## [Exercise text]
..............................
# Noether, Amalie Emmy

# NOETHER, AMALIE EMMY

(*b*. Erlangen, Germany, 23 March 1882; *d*. Bryn Mawr, Pennsylvania, 14 April 1935) *Mathematics*.

Emmy Noether, generally considered the greatest of all female mathematicians up to her time, was the eldest child of Max Noether, research mathematician and professor at the University of Erlangen, and Ida Amalia Kaufmann. Two of Emmy’s three brothers were also scientists. Alfred, her junior by a year, earned a doctorate in chemistry at Erlangen. Fritz, two and a half years younger, became a distinguished physicist; and his son, Gottfried, became a mathematician.

At first Emmy Noether had planned to be a teacher of English and French. From 1900 to 1902 she studied mathematics and foreign languages at Erlangen, then in 1903 she started her specialization in mathematics at the University of Göttingen. At both universities she was a nonmatriculated auditor at lectures, since at the turn of the century girls could not be admitted as regular students. In 1904 she was permitted to matriculate at the University of Erlangen, which granted her the Ph.D., *summa cum laude*, in 1907. Her sponsor, the algebraist Gordan, strongly influenced her doctoral dissertation on algebraic invariants. Her divergence from Gordan’s viewpoint and her progress in the direction of the “new” algebra first began when she was exposed to the ideas of Ernst Fischer, who came to Erlangen in 1911.
..............................
## [Available data]
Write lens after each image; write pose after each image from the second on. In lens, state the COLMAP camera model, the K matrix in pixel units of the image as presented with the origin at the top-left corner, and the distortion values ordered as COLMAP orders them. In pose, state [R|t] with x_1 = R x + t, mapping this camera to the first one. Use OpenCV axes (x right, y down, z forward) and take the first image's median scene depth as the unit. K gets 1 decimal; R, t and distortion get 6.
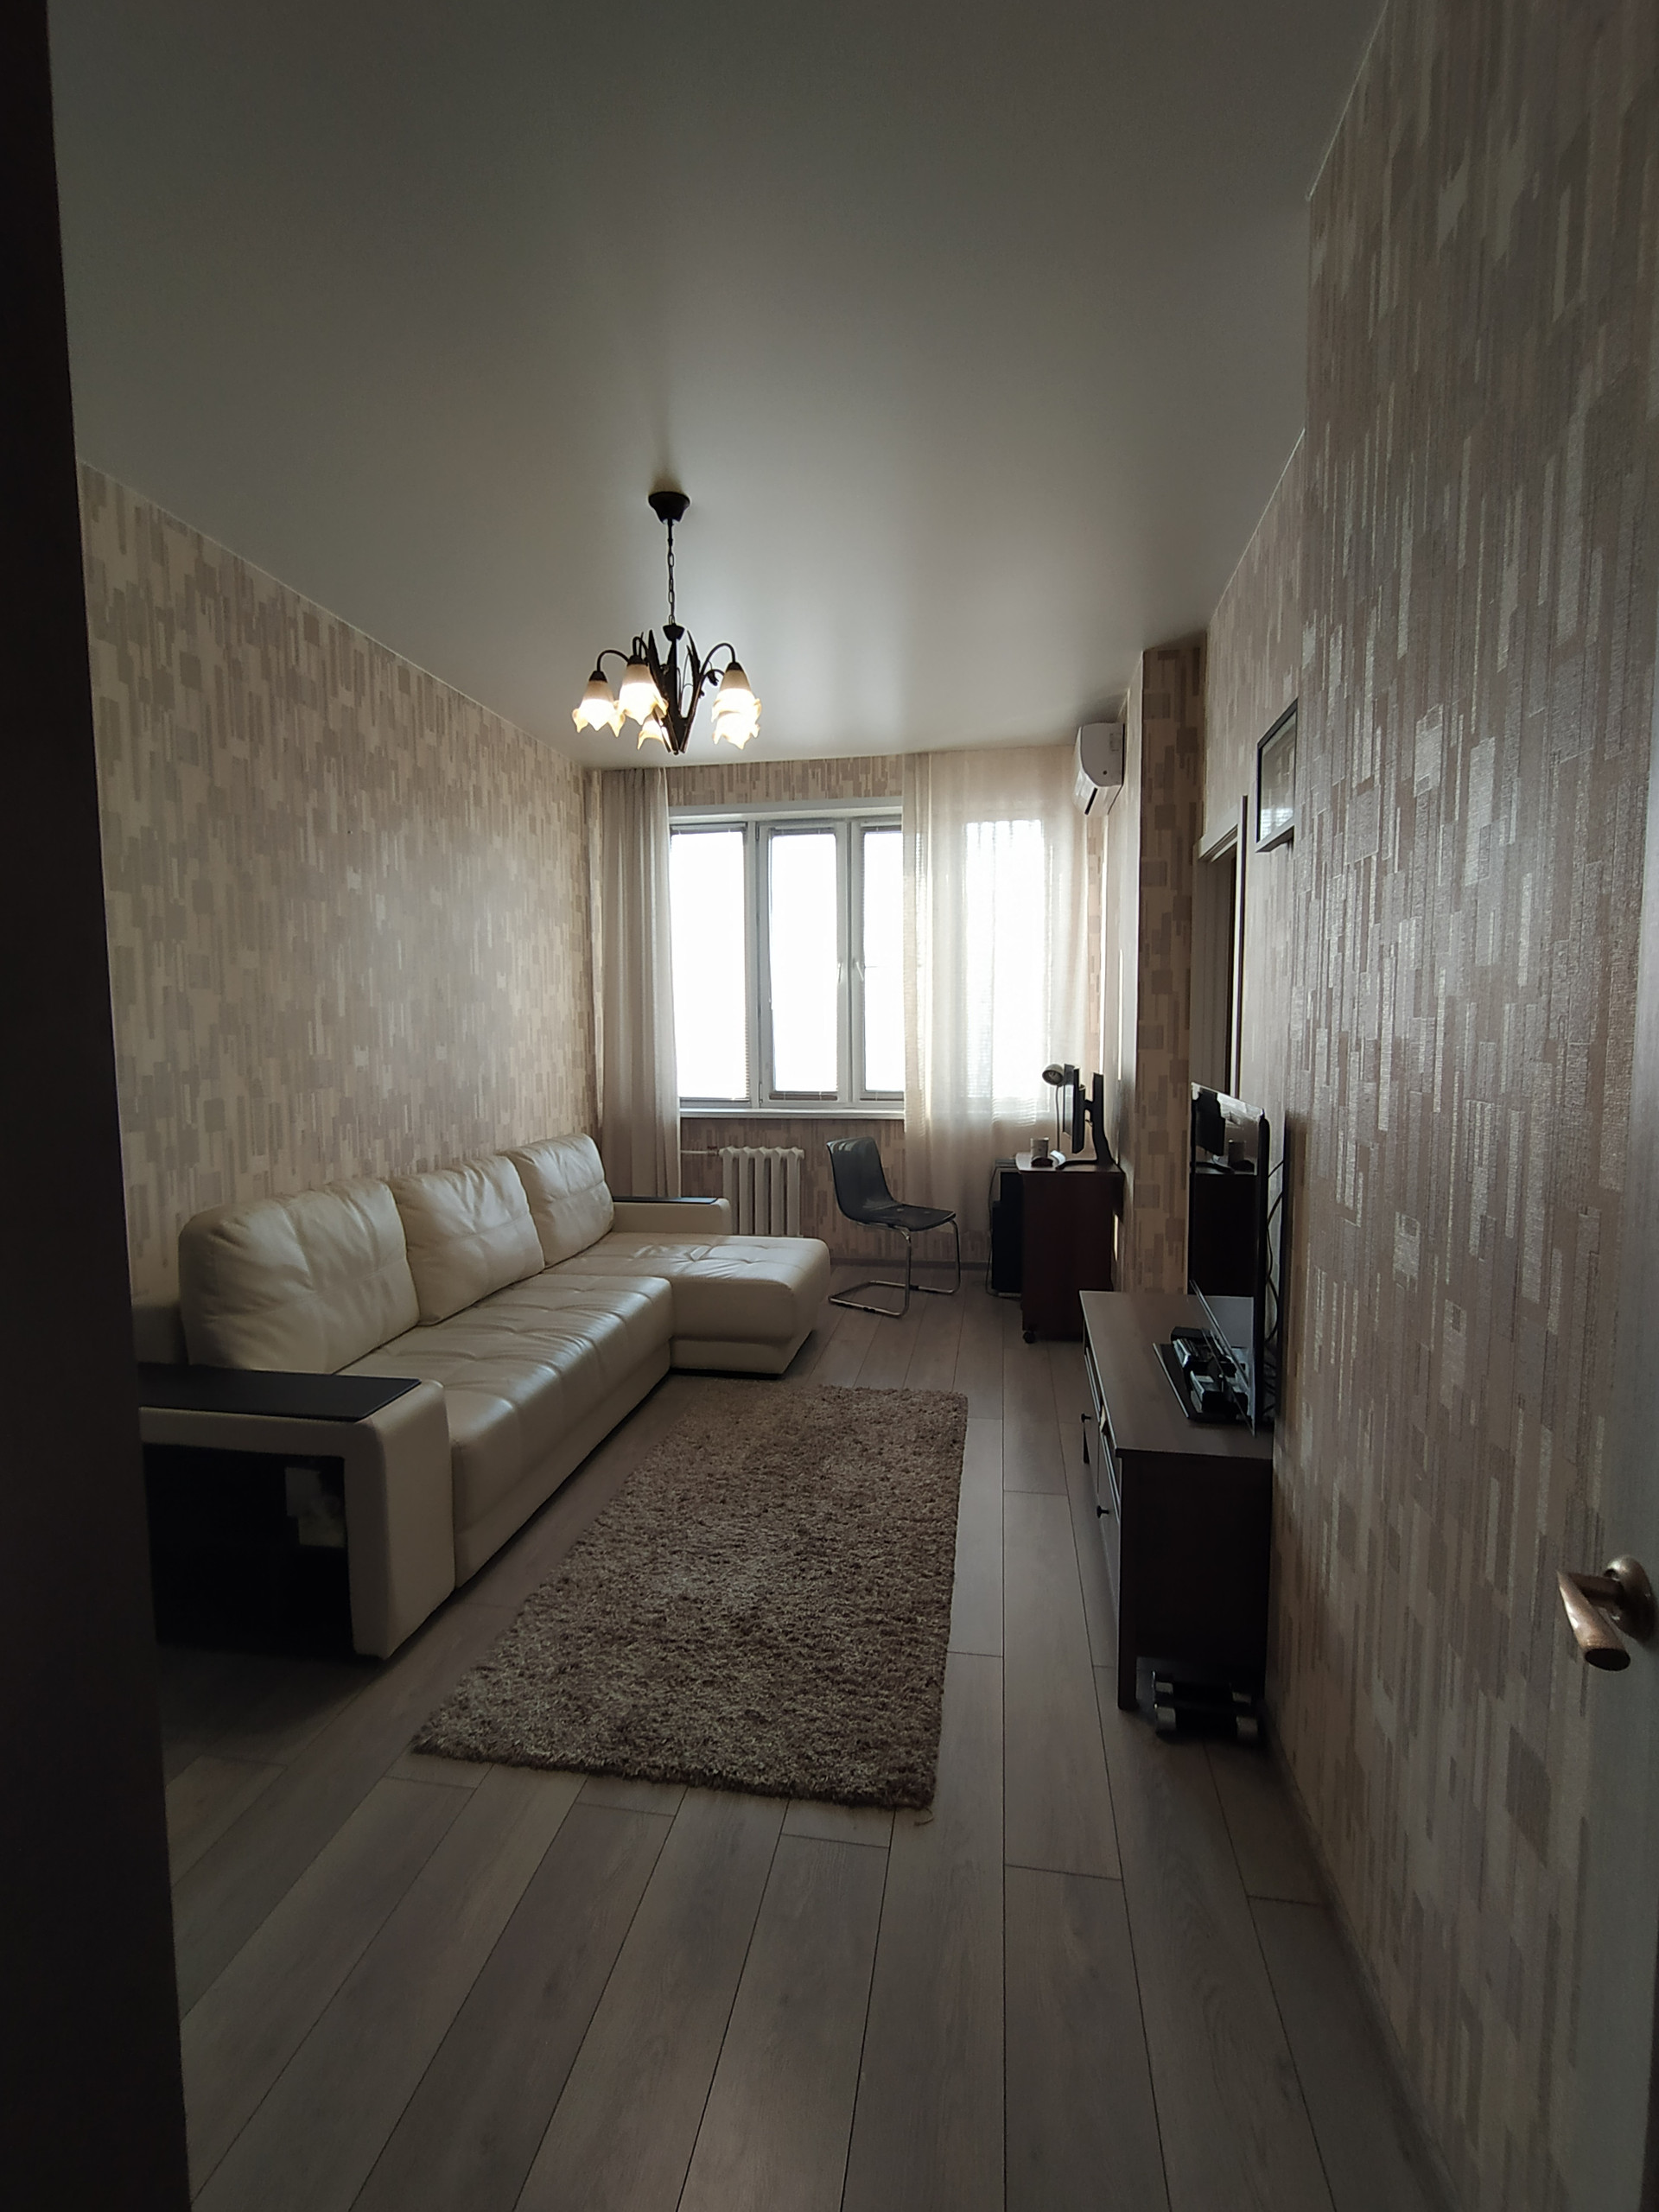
lens RADIAL K [[1002.8, 0, 828.1], [0, 1002.8, 1115.8], [0, 0, 1]] dist [-0.011284, 0.008334]
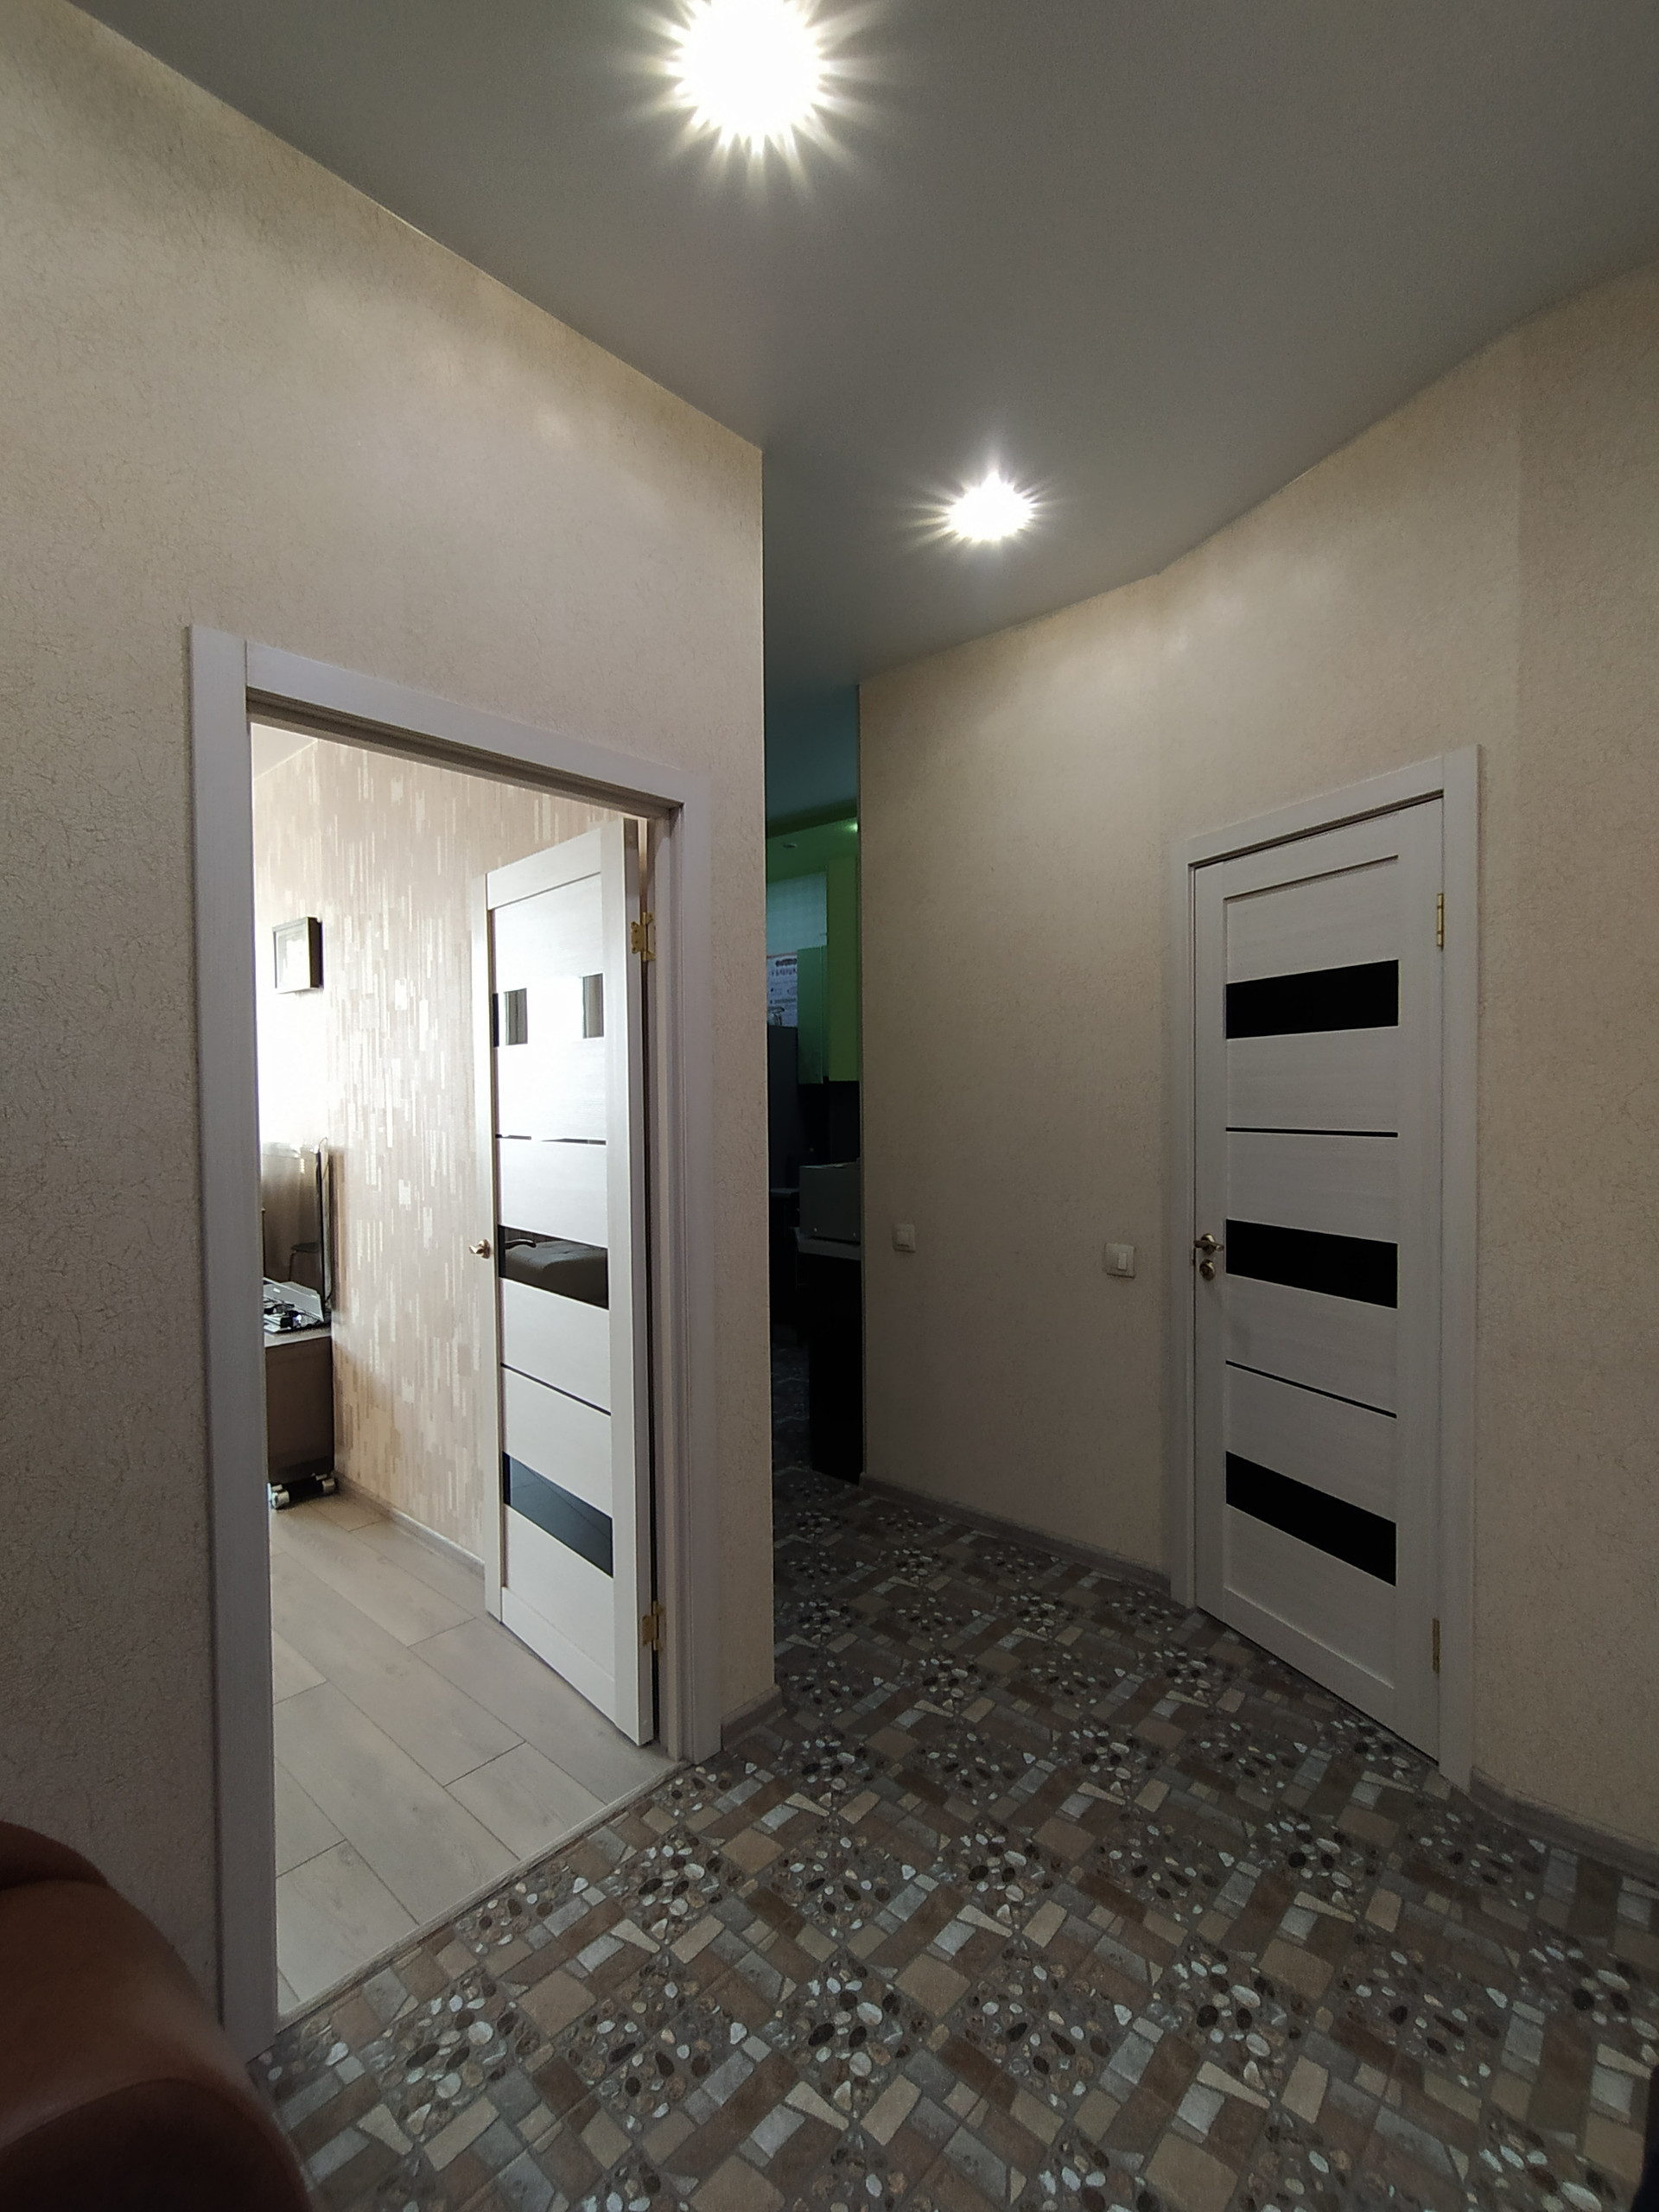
lens RADIAL K [[1002.8, 0, 828.1], [0, 1002.8, 1115.8], [0, 0, 1]] dist [-0.011284, 0.008334]
pose [[0.531850, -0.017720, 0.846653, -0.928183], [0.078213, 0.996536, -0.028275, 0.093273], [-0.843219, 0.081257, 0.531393, -1.172462]]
..............................
## [Your task]
Continue the biographical article on Emmy Noether, starting right after its final sentence about Ernst Fischer's arrival in Erlangen in 1911.

## [Answer space]
In 1915 Hilbert invited Emmy Noether to Göttingen. There she lectured at courses that were given under his name and applied her profound invariant-theoretic knowledge to the resolution of problems which he and Felix Klein were considering. In this connection she was able to provide an elegant pure mathematical formulation for several concepts of Einstein’s general theory of relativity. Hilbert repeatedly tried to obtain her appointment as *Privatdozent*, but the strong prejudice against women prevented her “habitation” until 1919. In 1922 she was named a *nichtbeamteter ausserordentlicher Professor* (“unofficial associate professor”), a purely honorary position. Subsequently, a modest salary was provided through a *Lehrauftrag* (“teaching appointment”) in algebra. Thus she taught at Göttingen (1922–1933), interrupted only by visiting professorships at Moscow (1928–1929) and at Frankfurt (summer of 1930).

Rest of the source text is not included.